§ **EXERCISE DIRECTIONS**
Reproduce the PLU decomposition chapter below in full, without any changes.

# Chapter 76. PLU Decomposition

# Chapter 76. PLU Decomposition

PLU decomposition is LU decomposition with row permutation. It factors a row-reordered matrix into a lower triangular matrix and an upper triangular matrix.

The standard form is

$$
PA = LU.
$$

Here \(A\) is the original matrix, \(P\) is a permutation matrix, \(L\) is lower triangular, and \(U\) is upper triangular. The factor \(P\) records row exchanges. The factors \(L\) and \(U\) record Gaussian elimination after those row exchanges. PLU is used because ordinary LU may fail when a pivot is zero, while row exchanges can move a usable pivot into position.

## 76.1 Motivation

LU decomposition without pivoting assumes that the required pivots are nonzero. This assumption is too strong.

Consider

$$
A =
\begin{bmatrix}
0 & 1 \\
1 & 2
\end{bmatrix}.
$$

The first pivot is \(0\). Gaussian elimination cannot divide by this pivot. However, the matrix itself is not defective for solving linear systems. We can exchange the two rows:

$$
PA =
\begin{bmatrix}
1 & 2 \\
0 & 1
\end{bmatrix}.

§ **INFORMATION SHOWN**
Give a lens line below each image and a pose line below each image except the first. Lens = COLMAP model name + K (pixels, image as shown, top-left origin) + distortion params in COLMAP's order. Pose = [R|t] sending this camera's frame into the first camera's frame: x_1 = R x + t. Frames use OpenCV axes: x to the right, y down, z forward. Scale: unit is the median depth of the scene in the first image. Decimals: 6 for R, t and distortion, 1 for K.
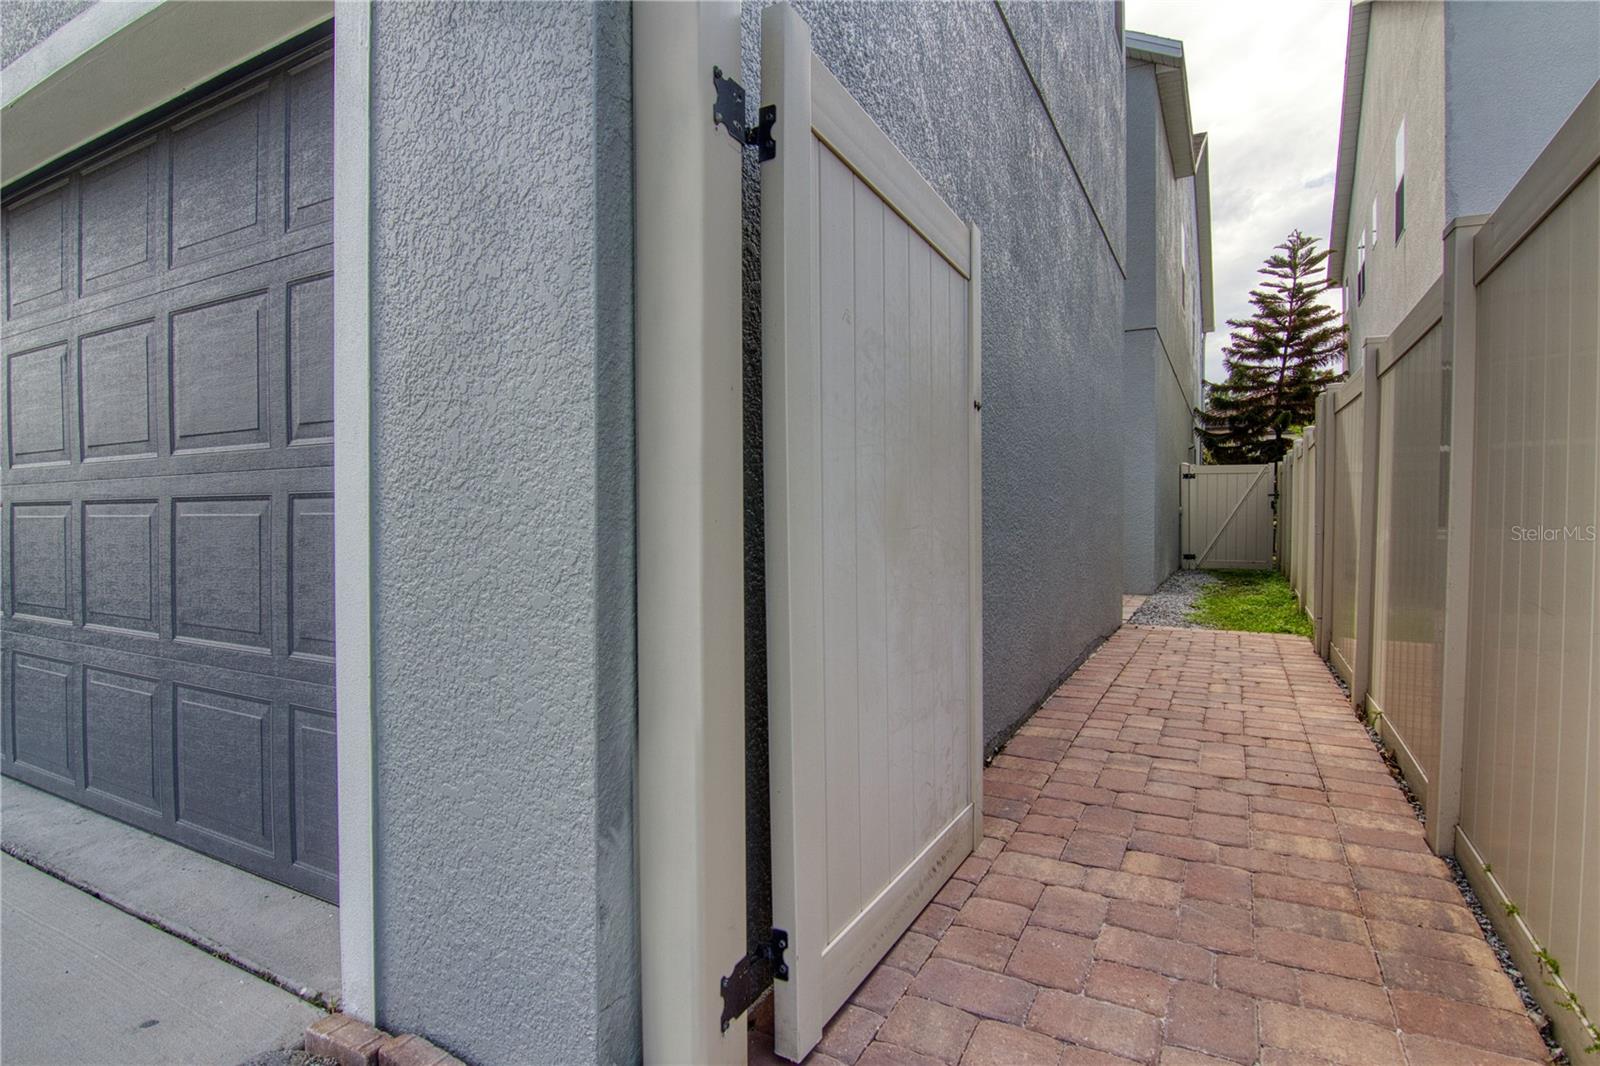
lens RADIAL K [[810.5, 0, 802.1], [0, 810.5, 532.6], [0, 0, 1]] dist [-0.002297, -0.014705]
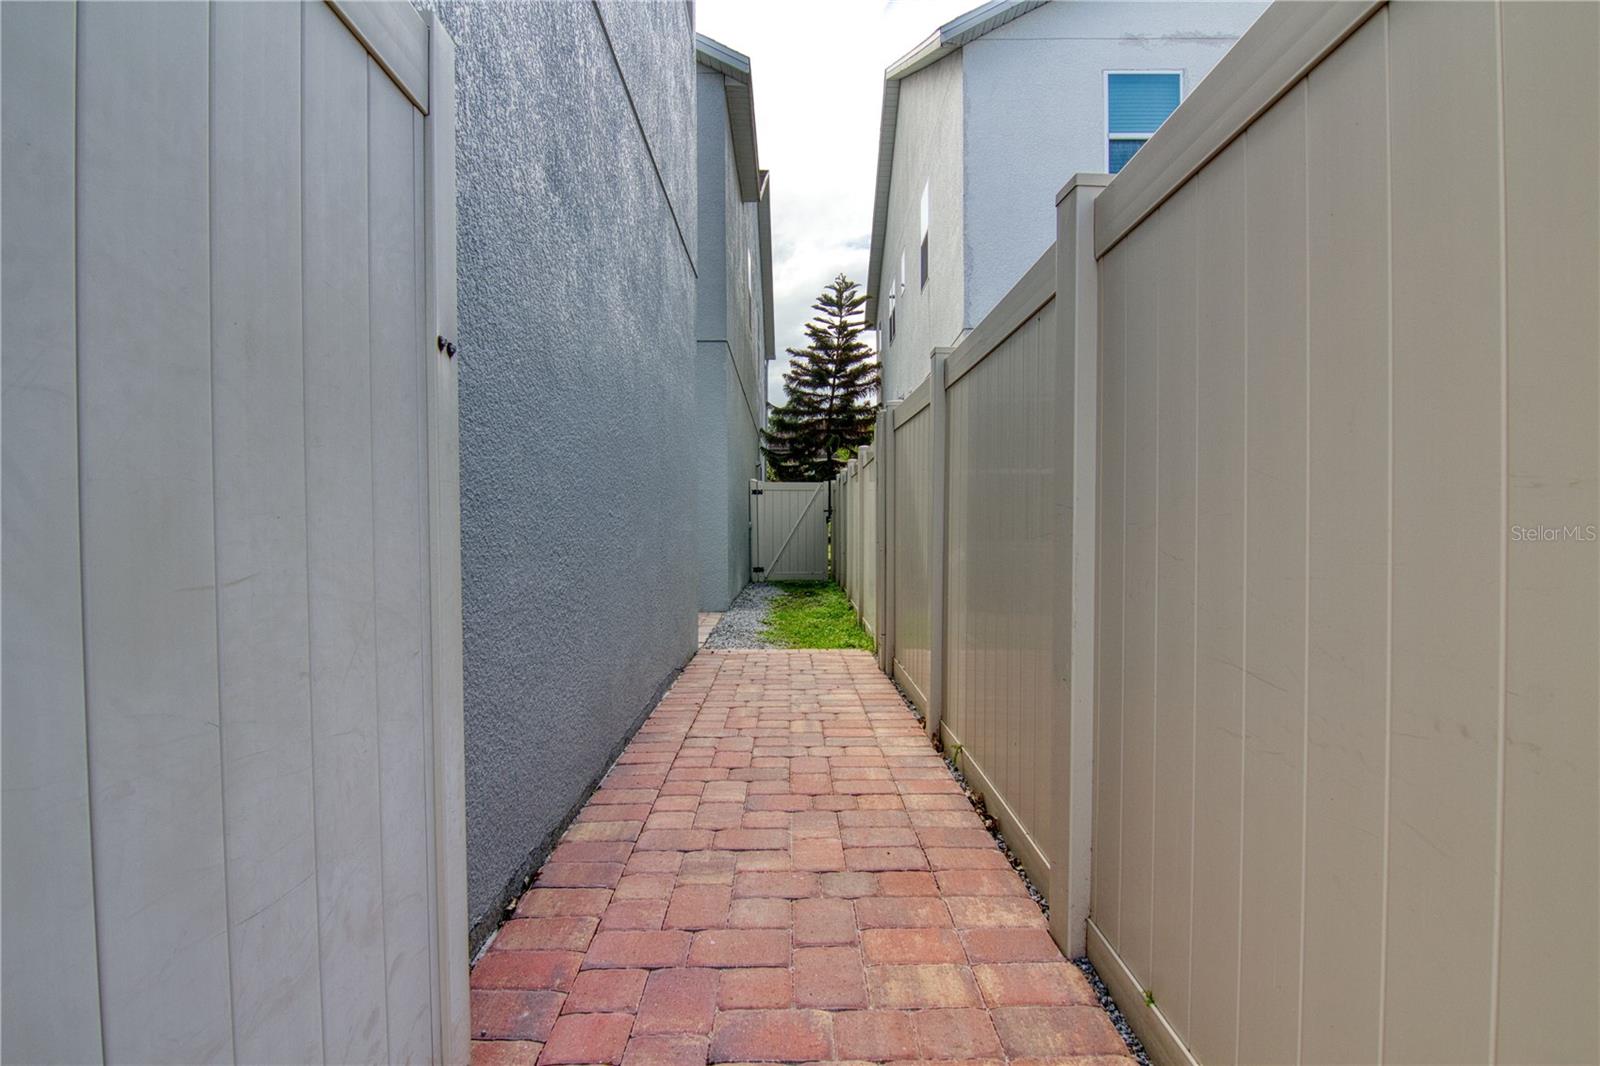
lens RADIAL K [[810.5, 0, 802.1], [0, 810.5, 532.6], [0, 0, 1]] dist [-0.002297, -0.014705]
pose [[0.875343, -0.005055, 0.483476, 0.039705], [0.013313, 0.999818, -0.013649, -0.004612], [-0.483319, 0.018384, 0.875251, 0.098253]]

§ **SOLUTION FOR THIS PROBLEM**
# Chapter 76. PLU Decomposition

# Chapter 76. PLU Decomposition

PLU decomposition is LU decomposition with row permutation. It factors a row-reordered matrix into a lower triangular matrix and an upper triangular matrix.

The standard form is

$$
PA = LU.
$$

Here \(A\) is the original matrix, \(P\) is a permutation matrix, \(L\) is lower triangular, and \(U\) is upper triangular. The factor \(P\) records row exchanges. The factors \(L\) and \(U\) record Gaussian elimination after those row exchanges. PLU is used because ordinary LU may fail when a pivot is zero, while row exchanges can move a usable pivot into position.

## 76.1 Motivation

LU decomposition without pivoting assumes that the required pivots are nonzero. This assumption is too strong.

Consider

$$
A =
\begin{bmatrix}
0 & 1 \\
1 & 2
\end{bmatrix}.
$$

The first pivot is \(0\). Gaussian elimination cannot divide by this pivot. However, the matrix itself is not defective for solving linear systems. We can exchange the two rows:

$$
PA =
\begin{bmatrix}
1 & 2 \\
0 & 1
\end{bmatrix}.